The most important lesson ever

It's been a few weeks.  In fact, I was almost of the mindset not to blog again this week until my husband and I sat and chatted this morning about  how things were going this year.  After I rambled on and on for about ten minutes straight, he encouraged me to blog about it.  Either he thinks what I said is worth the read or he was tired of listening and thought maybe if I wrote about it I would shut up.  Or a combination of both.  :)

I have to tell you all, this year has been a ride so far.  Going back into the classroom was a challenge that I knew I could handle, but it wasn't something I wanted to handle.  I liked what I had been doing - supporting our students in their content areas and working with them in their intervention classes, going through school-wide data and making program change recommendations, and being a resource for our teachers who needed support in reaching their resistant readers.  But once I got back in front of a group of my own kiddos, life got amazing.  And it reminded me why I went into this business in the first place.  As a colleague of mine keeps gritting her teeth and saying, "It's all for the kids."  Any educator worth her salt today has to keep reminding herself of this because nobody is making this job easy.  Nobody.

My plan at the beginning of the year was to instill a sense of self-worth in all of our kiddos who either were performing out of fear or who weren't performing at all.  I wanted them to feel free to take risks and reach for success.  I knew it would be a challenge.  I knew I would have to work at it and tweak my approaches along the way.  I prayed it would just happen.  Well, to say it's been a challenge has been an understatement.  To say I've had to tweak my approaches is putting it mildly.  And I've needed a lot of prayer this year.  And a lot of Kleenex.

But what I'm seeing is kind of blowing my mind.

After spending a month at the beginning of the year learning about ourselves as learners - our learning styles, intelligences, learning types, interests, and even love languages, these kiddos now had the tools to advocate for themselves.  They have been given the gift of self-knowledge and have been helped to understand why they struggle with things and excel at others.  Why they can't shut up or sit still for forty minutes.  Why they hate PE or art or language arts.  When their high energy or chatterbox-ness is getting on my last nerve, instead of getting exasperated and directing frustration at them, I point out how one's interpersonal or kinesthetic intelligence is getting in the way of their learning and ask them how they can bring that strength into their learning.  I point it out as much as I can, we joke about how things are hard when we don't get served to our strengths and what we can do to communicate our needs to others.

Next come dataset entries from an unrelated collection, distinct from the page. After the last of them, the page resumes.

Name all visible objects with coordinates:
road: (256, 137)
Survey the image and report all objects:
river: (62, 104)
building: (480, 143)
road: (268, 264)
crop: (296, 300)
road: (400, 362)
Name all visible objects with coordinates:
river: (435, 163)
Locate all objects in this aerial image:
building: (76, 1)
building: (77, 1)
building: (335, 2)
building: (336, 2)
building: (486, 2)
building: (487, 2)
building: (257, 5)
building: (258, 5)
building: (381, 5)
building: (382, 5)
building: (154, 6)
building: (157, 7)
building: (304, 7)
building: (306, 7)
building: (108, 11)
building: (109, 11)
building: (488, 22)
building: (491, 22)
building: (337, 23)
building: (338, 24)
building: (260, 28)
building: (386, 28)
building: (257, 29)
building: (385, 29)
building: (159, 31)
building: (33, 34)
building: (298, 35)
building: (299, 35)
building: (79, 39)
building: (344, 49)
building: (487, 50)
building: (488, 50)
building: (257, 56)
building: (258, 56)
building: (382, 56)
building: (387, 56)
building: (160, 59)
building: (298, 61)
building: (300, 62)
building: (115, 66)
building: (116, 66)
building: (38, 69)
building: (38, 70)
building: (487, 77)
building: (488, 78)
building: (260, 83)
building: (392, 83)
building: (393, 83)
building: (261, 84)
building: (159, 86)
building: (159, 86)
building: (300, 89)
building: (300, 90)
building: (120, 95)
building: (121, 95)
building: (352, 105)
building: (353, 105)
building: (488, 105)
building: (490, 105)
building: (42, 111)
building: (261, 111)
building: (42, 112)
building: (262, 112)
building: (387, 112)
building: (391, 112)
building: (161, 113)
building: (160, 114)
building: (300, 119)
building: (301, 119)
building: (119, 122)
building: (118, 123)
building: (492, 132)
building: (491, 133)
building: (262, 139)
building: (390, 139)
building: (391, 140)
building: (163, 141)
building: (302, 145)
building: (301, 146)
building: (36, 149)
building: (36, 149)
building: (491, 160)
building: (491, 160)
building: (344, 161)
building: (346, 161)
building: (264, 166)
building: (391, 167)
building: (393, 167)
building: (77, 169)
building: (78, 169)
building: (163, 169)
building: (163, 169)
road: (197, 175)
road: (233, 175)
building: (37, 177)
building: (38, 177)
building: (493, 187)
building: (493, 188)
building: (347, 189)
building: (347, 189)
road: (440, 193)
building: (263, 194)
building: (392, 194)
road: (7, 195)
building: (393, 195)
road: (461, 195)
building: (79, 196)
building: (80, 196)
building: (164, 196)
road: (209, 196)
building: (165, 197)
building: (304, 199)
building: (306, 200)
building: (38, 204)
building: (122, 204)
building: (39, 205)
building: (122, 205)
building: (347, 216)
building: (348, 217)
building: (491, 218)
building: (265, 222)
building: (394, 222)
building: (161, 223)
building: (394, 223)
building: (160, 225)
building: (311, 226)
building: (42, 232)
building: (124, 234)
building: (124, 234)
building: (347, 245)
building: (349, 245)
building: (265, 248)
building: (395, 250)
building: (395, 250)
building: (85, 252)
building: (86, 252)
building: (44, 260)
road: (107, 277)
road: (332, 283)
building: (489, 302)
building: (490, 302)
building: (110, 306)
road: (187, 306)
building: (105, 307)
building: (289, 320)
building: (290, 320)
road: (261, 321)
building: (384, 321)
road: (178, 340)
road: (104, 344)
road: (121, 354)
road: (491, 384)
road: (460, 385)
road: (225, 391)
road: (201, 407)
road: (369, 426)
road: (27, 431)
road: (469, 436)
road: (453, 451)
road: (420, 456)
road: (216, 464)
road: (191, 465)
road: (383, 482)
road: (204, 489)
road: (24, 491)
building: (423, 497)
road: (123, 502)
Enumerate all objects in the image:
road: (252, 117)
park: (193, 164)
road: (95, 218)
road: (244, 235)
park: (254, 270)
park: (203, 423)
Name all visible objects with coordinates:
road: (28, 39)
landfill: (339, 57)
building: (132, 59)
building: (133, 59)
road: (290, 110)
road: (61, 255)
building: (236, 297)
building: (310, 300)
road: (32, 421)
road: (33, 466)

What happens?  My kiddos work.  Not for a grade or for a ticket to buy things at the school store.  They don't get a "good job" at the end of the period, and I don't give them candy.  Heck, I don't even email home or send home postcards to tell mom and dad how proud I am.  But I do talk to each student as much as possible.  I give them the gift of my attention, and I point out what I see them doing.  And when it comes time for them to measure their growth, they get nervous about it and celebrate when they see the quantitative proof that they've worked and grown.  I'm proud of them.

It's funny that I didn't notice this growth until my husband and I started talking about it today.  But now that I'm reflecting, I wish there was a quantitative way I could "prove" that my approaches are creating more confident, happier kiddos.  I see it, and I hope their teachers and parents are seeing it too.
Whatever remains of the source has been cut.